Friday, June 7, 2013

its not about the stuff...

i am in the middle of a book that causes my mind to scream & struggle with the way i live-think-breathe.  it's called 7 by jen hatmaker.  it's kind of a diary of her journey of tackling seven months of less to become more.  less of her, jen & more of Him, God.  i realize i couldn't do 7...like she eats only seven foods for a month.  yep, she eats eggs, avocado, chicken, apples {and three other foods which escape me at the moment} for 30 days straight.  freakin' crazy-sriracha would be a MUST on that list just to continue to add spice to my little life.

the premise of the book is both fascinating & appaling-kind of like driving by a horrific car crash. i slow to see the damage, then immediately slam my eyes shut {while driving myself & beautiful family at 72 mph down the interstate-yea, i confess: i am a speeder & a rubbernecker}, hoping to erase the image forever from my mind.

we live in a culture of entitlement, with each generation puffing itself up a bit more-feeling more deserving of all the "stuff" life has to offer.  spacious homes, "greener" cars, trendier fashions, alluring vacations-i am a product of this entitlement.  i have lots of stuff & love collecting {actually purchasing-the "stuff" i crave is seldom free} more.  MORE.  AND MORE STUFF.  AND NOW PLEASE BECAUSE I DESERVE IT!
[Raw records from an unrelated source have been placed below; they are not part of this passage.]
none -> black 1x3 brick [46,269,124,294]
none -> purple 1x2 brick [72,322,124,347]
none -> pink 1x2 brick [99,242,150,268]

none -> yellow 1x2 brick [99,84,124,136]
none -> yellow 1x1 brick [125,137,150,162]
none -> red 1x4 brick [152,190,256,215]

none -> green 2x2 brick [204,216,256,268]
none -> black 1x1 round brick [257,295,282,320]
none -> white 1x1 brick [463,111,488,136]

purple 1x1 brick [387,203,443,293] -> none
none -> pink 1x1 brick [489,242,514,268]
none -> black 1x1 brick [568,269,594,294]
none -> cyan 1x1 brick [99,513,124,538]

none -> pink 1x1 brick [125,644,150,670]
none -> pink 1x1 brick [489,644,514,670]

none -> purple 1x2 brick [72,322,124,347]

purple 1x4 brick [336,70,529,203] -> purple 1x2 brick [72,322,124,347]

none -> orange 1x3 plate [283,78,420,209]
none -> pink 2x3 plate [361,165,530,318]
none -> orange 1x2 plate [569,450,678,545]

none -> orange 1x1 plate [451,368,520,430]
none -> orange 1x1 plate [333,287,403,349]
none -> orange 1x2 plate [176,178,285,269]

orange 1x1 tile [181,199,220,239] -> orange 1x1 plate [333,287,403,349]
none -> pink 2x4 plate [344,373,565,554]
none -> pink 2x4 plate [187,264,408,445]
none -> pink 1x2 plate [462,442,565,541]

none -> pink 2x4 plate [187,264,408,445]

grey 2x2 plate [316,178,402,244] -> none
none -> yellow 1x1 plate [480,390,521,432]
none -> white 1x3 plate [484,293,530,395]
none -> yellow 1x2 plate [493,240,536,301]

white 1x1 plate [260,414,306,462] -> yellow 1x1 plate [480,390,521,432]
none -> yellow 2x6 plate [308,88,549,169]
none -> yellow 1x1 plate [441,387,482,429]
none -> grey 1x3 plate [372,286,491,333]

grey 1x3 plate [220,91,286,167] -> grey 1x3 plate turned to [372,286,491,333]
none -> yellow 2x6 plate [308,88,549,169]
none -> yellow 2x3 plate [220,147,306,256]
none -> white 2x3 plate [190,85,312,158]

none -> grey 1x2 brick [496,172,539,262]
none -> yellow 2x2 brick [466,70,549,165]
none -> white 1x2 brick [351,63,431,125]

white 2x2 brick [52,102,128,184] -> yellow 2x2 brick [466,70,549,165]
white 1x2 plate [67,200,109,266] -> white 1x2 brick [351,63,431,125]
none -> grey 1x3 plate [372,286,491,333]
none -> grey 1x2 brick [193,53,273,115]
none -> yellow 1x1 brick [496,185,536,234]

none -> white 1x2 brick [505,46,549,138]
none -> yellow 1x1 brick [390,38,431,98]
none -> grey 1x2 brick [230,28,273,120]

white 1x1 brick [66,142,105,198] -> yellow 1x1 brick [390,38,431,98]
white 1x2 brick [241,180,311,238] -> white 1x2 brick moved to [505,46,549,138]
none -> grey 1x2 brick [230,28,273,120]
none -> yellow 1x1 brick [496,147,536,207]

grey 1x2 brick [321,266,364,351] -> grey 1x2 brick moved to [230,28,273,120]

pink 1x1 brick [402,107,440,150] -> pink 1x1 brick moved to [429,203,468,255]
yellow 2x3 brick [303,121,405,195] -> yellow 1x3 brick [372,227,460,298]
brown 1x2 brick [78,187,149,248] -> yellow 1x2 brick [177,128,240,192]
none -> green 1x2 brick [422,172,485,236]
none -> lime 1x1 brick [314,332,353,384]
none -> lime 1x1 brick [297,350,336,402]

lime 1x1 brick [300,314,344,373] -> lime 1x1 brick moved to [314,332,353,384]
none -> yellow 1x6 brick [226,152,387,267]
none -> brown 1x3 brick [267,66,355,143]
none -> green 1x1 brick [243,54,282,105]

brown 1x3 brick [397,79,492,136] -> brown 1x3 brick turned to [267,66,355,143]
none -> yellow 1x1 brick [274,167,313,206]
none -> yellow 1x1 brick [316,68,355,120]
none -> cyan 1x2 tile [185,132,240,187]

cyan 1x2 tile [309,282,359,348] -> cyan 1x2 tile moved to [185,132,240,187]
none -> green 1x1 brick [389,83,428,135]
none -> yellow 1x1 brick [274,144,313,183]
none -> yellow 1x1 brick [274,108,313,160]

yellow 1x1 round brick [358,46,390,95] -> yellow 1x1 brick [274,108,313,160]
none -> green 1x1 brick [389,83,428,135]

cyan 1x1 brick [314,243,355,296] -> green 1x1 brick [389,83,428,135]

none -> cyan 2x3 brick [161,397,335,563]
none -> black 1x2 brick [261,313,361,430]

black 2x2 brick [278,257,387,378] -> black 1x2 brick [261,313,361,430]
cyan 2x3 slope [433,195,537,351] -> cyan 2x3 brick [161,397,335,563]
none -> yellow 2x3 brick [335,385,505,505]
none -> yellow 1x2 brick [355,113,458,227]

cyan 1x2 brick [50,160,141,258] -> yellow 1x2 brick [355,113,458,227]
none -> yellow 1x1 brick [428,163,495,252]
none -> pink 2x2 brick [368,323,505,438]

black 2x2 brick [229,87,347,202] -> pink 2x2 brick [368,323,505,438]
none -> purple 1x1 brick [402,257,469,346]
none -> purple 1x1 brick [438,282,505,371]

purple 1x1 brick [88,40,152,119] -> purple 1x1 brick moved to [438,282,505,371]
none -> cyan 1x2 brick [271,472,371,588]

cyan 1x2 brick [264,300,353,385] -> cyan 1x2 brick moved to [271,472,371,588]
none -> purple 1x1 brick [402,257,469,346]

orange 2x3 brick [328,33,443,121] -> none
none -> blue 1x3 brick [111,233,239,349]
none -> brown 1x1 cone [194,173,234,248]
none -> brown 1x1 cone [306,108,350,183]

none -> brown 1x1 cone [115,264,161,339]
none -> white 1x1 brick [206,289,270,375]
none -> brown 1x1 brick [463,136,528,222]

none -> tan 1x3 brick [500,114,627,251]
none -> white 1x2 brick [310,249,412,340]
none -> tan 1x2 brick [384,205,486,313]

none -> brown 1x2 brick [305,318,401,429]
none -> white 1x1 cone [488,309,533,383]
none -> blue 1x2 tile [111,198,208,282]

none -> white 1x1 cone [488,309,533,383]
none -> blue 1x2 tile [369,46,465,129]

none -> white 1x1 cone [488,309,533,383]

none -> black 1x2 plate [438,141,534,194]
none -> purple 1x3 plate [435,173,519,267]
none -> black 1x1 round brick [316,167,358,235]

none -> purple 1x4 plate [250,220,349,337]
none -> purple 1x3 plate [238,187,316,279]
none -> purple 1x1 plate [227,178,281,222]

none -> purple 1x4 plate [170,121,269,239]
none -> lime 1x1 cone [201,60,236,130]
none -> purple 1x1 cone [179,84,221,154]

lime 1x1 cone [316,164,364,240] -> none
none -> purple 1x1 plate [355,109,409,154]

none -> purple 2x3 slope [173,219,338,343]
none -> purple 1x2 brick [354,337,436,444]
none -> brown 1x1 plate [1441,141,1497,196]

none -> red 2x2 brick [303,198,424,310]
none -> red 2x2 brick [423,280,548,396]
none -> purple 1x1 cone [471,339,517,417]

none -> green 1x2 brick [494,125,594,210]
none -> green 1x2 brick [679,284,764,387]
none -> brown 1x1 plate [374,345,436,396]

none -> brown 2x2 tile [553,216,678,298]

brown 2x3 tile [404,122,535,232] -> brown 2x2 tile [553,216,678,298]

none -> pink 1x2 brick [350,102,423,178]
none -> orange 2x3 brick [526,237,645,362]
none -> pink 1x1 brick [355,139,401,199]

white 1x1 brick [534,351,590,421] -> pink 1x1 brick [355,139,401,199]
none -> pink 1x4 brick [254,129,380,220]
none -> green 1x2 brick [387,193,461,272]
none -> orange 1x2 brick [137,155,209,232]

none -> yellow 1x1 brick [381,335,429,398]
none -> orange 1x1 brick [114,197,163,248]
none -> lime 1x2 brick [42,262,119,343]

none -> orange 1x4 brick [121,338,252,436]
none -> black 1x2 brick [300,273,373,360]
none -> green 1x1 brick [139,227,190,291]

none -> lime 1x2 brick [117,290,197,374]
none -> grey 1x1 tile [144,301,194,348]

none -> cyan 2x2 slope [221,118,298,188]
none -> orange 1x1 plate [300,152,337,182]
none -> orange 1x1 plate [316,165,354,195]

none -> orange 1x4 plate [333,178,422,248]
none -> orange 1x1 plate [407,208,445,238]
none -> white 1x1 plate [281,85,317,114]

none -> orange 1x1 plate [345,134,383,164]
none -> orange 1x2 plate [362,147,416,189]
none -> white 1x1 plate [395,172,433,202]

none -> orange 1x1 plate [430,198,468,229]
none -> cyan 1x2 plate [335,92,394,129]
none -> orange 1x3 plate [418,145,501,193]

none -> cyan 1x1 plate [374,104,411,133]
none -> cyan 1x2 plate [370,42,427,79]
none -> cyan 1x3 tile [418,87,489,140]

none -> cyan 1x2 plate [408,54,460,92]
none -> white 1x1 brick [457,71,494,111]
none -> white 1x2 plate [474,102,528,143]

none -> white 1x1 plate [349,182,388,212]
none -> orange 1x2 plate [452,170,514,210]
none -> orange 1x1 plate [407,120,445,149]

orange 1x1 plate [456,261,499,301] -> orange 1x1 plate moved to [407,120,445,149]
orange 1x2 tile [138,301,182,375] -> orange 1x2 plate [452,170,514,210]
i have a drawer full of all sorts of bras-padded, push-up, demi, sports and yet, just two boobs.
i have over 102 dinner plates (yep, just dinner plates-not counting the ones for dessert or salad or saucers} and yet, just two of us eat here regularly.
i have a jar big enough to house a family of gold fish full of nail polish and yet, prefer {and pay!} someone else to paint my nails.

dear stuff {yeah, i am talking to you-bras, plates, polish}
i like having you all around.  you sparkle, shine, support my girls while i'm getting fit.  but some days {okay, almost all day-everyday} i am so busy with you i forget all about Him.  perhaps {and it breaks a piece of my heart to admit this} you need to take a backseat in my life.

when i had babies, the love in my heart grew...like i was sure there wouldn't be enough love for the next baby because my heart was so over-joyed {except a 3:24 am feeding time} and brimming with love i was adamant it was mathematically impossible for there to be anymore love for the next baby, but somehow the love grew ten-fold when the next and then the next baby came along.  but bras, polish, plates don't make my heart grow more love.  they have the adverse effect.  my heart grows greed, wanting more, believing more is due to me.

you see, stuff, it is about love & relationships.  with pjm being so sick, the lenses of life have been wiped clearer forcing me to realize life just isn't about my collection of stuff.  its about the family and friends &  their love filling the space dementia has left.  and all that stuff pjm collected over the years patiently waits for his return. motorcycles sitting silent in the garage, work boots collecting a thick layer of dust, tools yearning to cut, pound, build.  how will i tell all his stuff he is not coming back?  sorry stuff, pjm has forgotten you-he no longer cares about any of you.

stuff, you are intentionally distracting me from the purpose of life:  love of God & love of people.
i must work diligently at learning to let you go.